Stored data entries
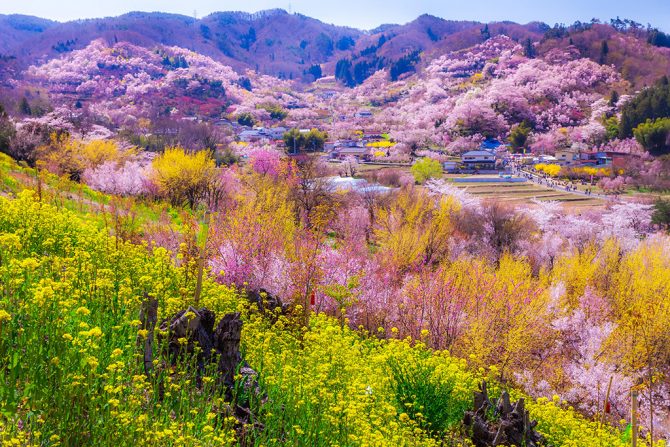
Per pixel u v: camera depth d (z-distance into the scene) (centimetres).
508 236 4625
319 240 2208
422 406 925
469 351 1908
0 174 2300
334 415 730
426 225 3628
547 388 2089
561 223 5806
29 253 950
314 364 903
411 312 2012
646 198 8281
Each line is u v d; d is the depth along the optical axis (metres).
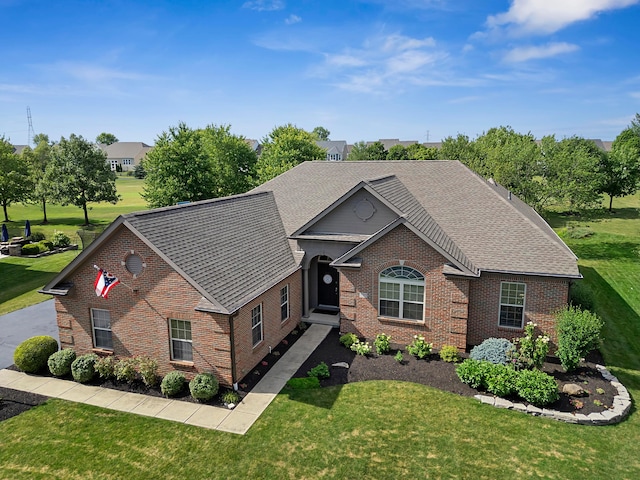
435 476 11.25
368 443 12.53
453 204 21.31
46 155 78.25
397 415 13.84
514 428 13.20
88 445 12.70
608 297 25.72
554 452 12.16
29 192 55.50
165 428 13.42
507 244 18.62
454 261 17.28
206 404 14.72
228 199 21.50
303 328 20.81
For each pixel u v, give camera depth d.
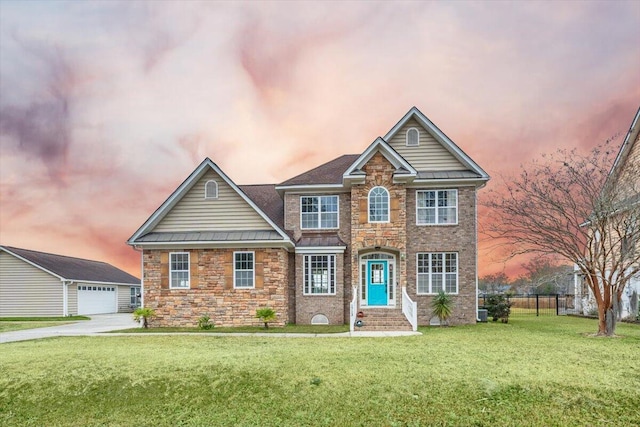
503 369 8.78
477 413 6.87
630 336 14.00
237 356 10.32
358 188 19.08
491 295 21.12
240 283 18.75
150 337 14.84
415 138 20.52
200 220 19.44
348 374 8.55
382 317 17.61
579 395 7.32
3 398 8.19
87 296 34.47
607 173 15.26
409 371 8.70
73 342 13.67
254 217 19.33
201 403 7.77
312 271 19.66
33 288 30.94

= Prompt =
From the line holding "411 312 2012" down to the final line of the entries above, print every line exactly. Pictures do not go in.

= Your response =
411 312 2012
646 198 8281
Each line is u v d; d is the depth along the optical axis (metres).
435 476 11.25
368 443 12.53
453 204 21.31
46 155 78.25
397 415 13.84
514 428 13.20
88 445 12.70
608 297 25.72
554 452 12.16
29 192 55.50
165 428 13.42
507 244 18.62
454 261 17.28
206 404 14.72
228 199 21.50
303 328 20.81
For each pixel u v, give camera depth d.
503 369 8.78
477 413 6.87
630 336 14.00
237 356 10.32
358 188 19.08
491 295 21.12
240 283 18.75
150 337 14.84
415 138 20.52
200 220 19.44
348 374 8.55
382 317 17.61
579 395 7.32
3 398 8.19
87 296 34.47
607 173 15.26
409 371 8.70
73 342 13.67
254 217 19.33
201 403 7.77
312 271 19.66
33 288 30.94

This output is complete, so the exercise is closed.